Lucky89s hat gesagt.:


> Meine frage ist nun:
> 
> Was ist das z.B. flaky.putNose für ein Datentyp und wie rufe ich diesen auf?
> Würde sich
> ...



flaky und iceBoy sind Variablen vom Typ Snowman. Die Klasse Snowman musst du noch schreiben, steht ja auch ganz am Anfang, dass das die Aufgabe ist. Du legst einfach eine neue Klasse mit dem Namen Snowman an und schaust dann, was implementiert werden muss. Offensichtlich brauchst du einen Konstruktor ohne Parameter. Und offensichtlich brauchst du auch verschiedene Methoden, wie eben putNose().

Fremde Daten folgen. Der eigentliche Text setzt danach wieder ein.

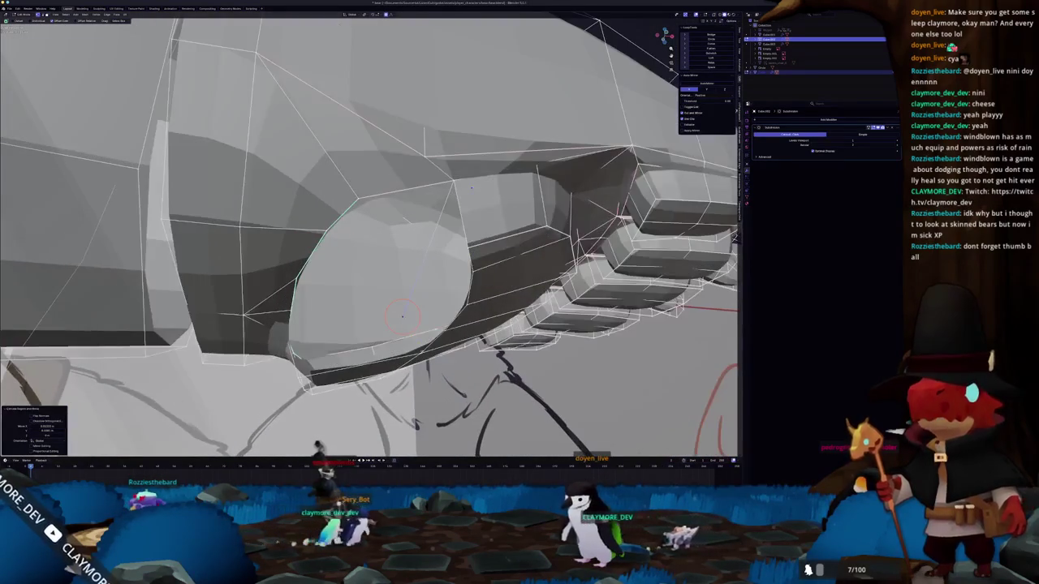
middle_click_drag(402, 315, 358, 323)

Letztendlich siehst du ja an der Ausgabe, dass alle Eigenschaften des Schneemanns ausgegeben werden, das Ergebnis ist eben abhängig von dem, was gesetzt wurde. Das heißt im Endeffekt, dass du Attribute vom entsprechenden Datentyp in der Klasse Snowman angelegen musst, diese müssen passend initialisiert werden.


----------



## Lucky89s (19. Jan 2011)

Dank eurer hilfe hab ichs geschaft vielen dank. :toll:


----------